Yelm Enjoys Growing Pains January 26, 1975

Yelm Enjoys Growing Pains

The News Tribune January 26, 1975

YELM ~ This eastern Thurston County town is enjoying a building boom of sorts. Developments downtown include:

-An $82,000 combination city hall-library under construction on the site of the Nisqually Valley News weekly newspaper plant,  which has moved into:

– A newly completed strip mall also containing an Evergreen Savings & Loan office, an optometrist’s office and Yelm National Auto Parts store. The Center has replaced an old house and vacant lot.

-An $80,000 Bank of Olympia branch under construction just across the railroad tracks from the new city hall.

Yelm School District plans a total of $5 million in new school facilities.

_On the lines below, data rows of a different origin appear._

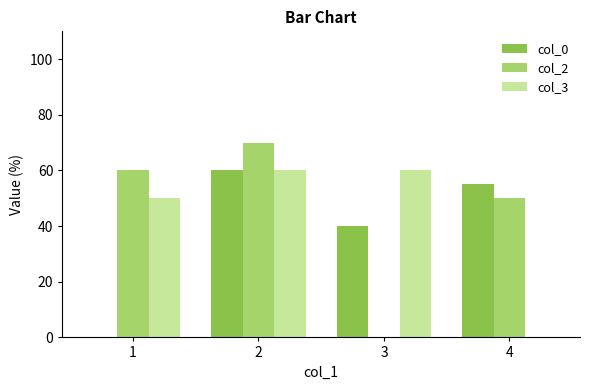

What is the sum of all col_3 values?

170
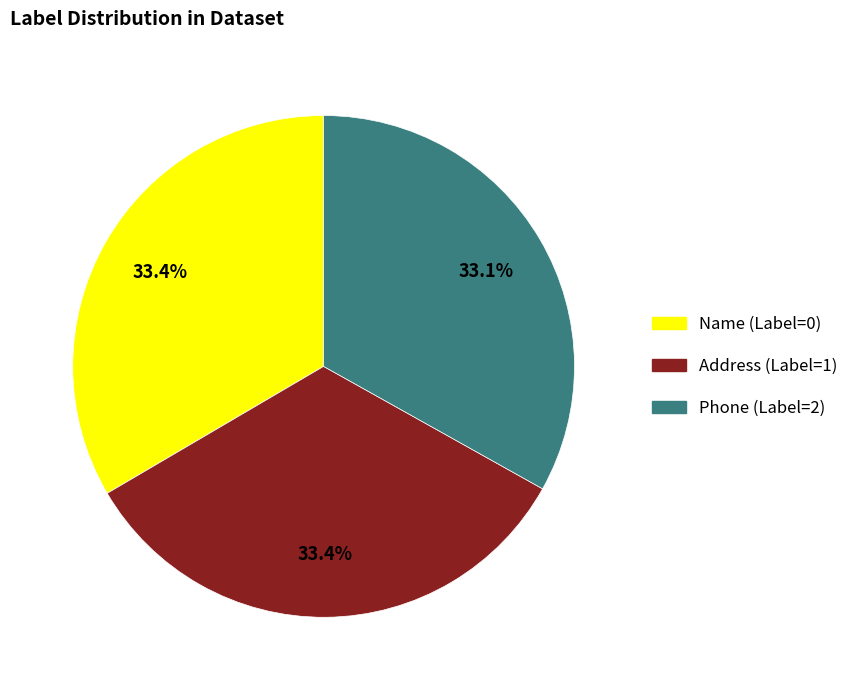

Is there a majority slice in this chart?

No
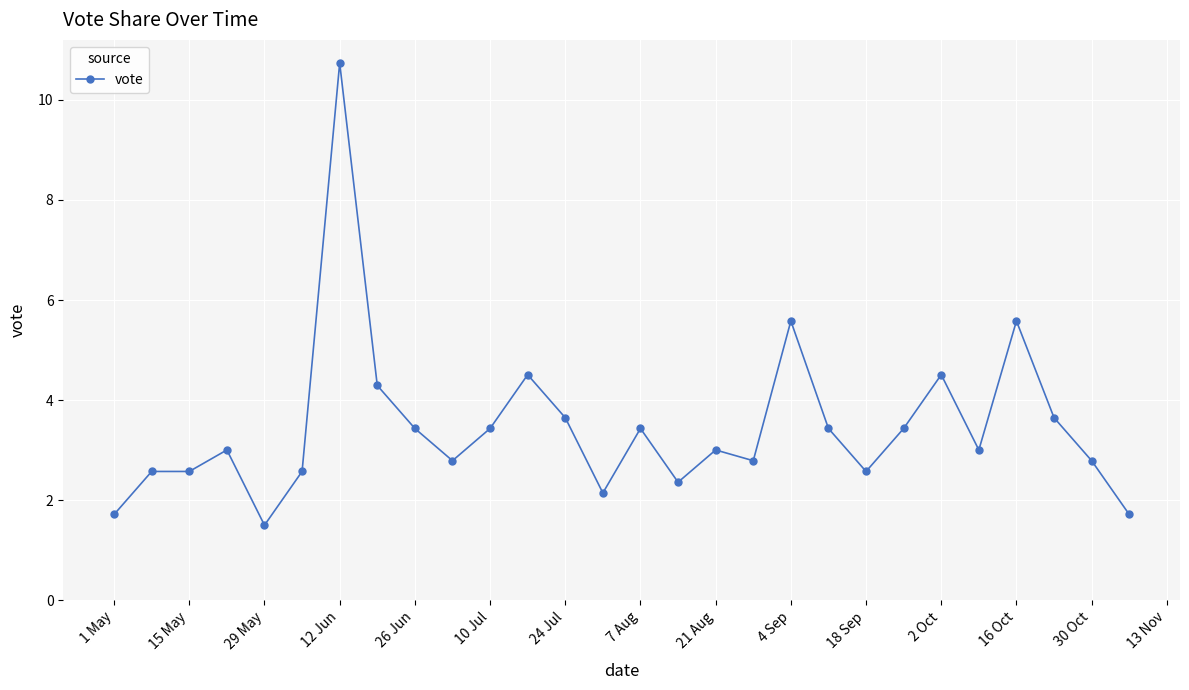

How many categories are shown in the chart?

28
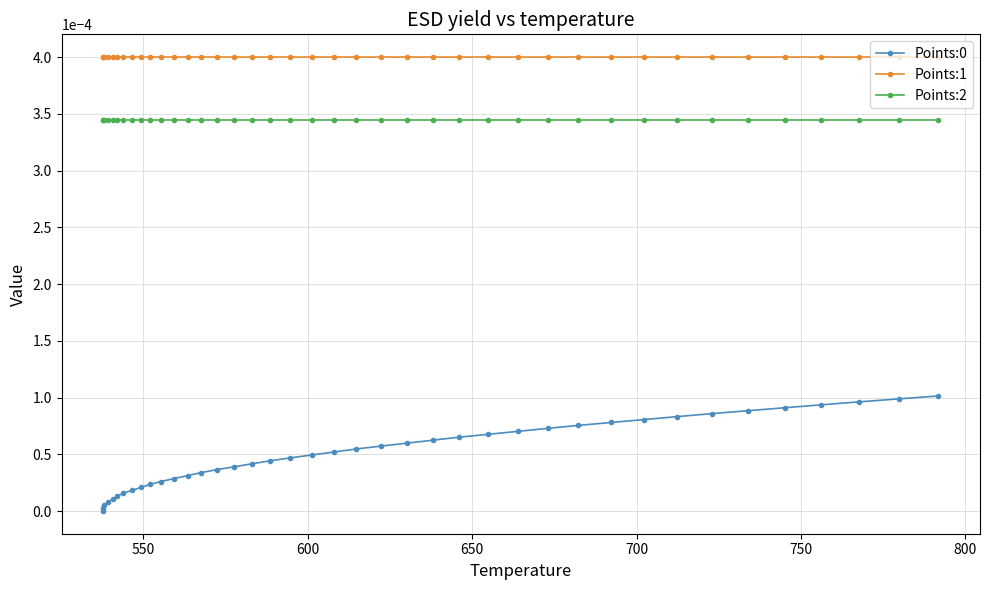

True or false: Points:2 and Points:1 cross at least once.

False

A $3.2 million new senior high school will open in, 1977. A middle school will then take up the entire existing junior-senior high building. Southworth Elementary is doubling its size, and a similar expansion is planned at nearby McKenna Elementary which serves the Yelm district.

“WE’RE GROWING steadily,” said Dr. Glen Nutter, school superintendent, “We’re not trying to plan ahead, just trying to accommodate what we have. Everyone is pleased with the city’s growth.”

City clerk Roger Eide links the long-term influx of new citizens to a flight from larger cities. Most, he said, come from Tacoma, but many from Olympia and other cities.

“A lot of people just want to get out of the big city, have a few chickens, a cow and a garden,” Eide said.

“Many buy a few acres of land and put a double wide mobile home on it,” said Dr. Nutter. “Others buy in one of several ^subdivisions which have sprung up.”

Retired military personnel have settled in the area for many years, the officials said. THE TOWN’S mayor,Lora B. Coates, is serving her second four-year term. She has owned the Garden Gate Antique Shop for 20 years. Asked about the building activity, she responded:

“Whatever growing pains we’re now enjoying we’re somewhat overdue. We have begun to move with the times; everyone is extremely pleased.

“The existing city hall has been inadequate for 15 years,” said Mayor Coates.

“We’re sitting on each other’s laps. The new city hall received a solid 86 percent yes-vote,” she said, adding that the old city hall adjacent to the fire hall will be renovated to accommodate an expanded police force.

WHEN I CAME to Yelm 25 years ago, the population was 406. Now it’s 708, but we serve an estimated 5,000 shoppers in the area.

“Everywhere you look, a new house is going up,” observed a caller at her shop.

“Some young couples are moving into old houses and fixing them up … There are 10 Yelm citizens age 40 for every citizen the 60-to-70 age bracket,” the mayor said.

Even a famous old mansion eventually will be moving to Yelm, she continued. It’s the Reed Ingham mansion Olympia, now occupied by Gov. and Mrs. Dan Evans. After the Governor’s mansion is renovated, the renovated Ingham home will be cut in two and hauled to Yelm, where it will house the town’s community center, housing a food bank, clothing bank and health services. Purchased from state for $1.05; it will be located next to the city park.

There are 1,750 students in Yelm’s schools, with 350 in grades 10 through 12.

“A much greater influx is in the cards,” believes Mayor Coates.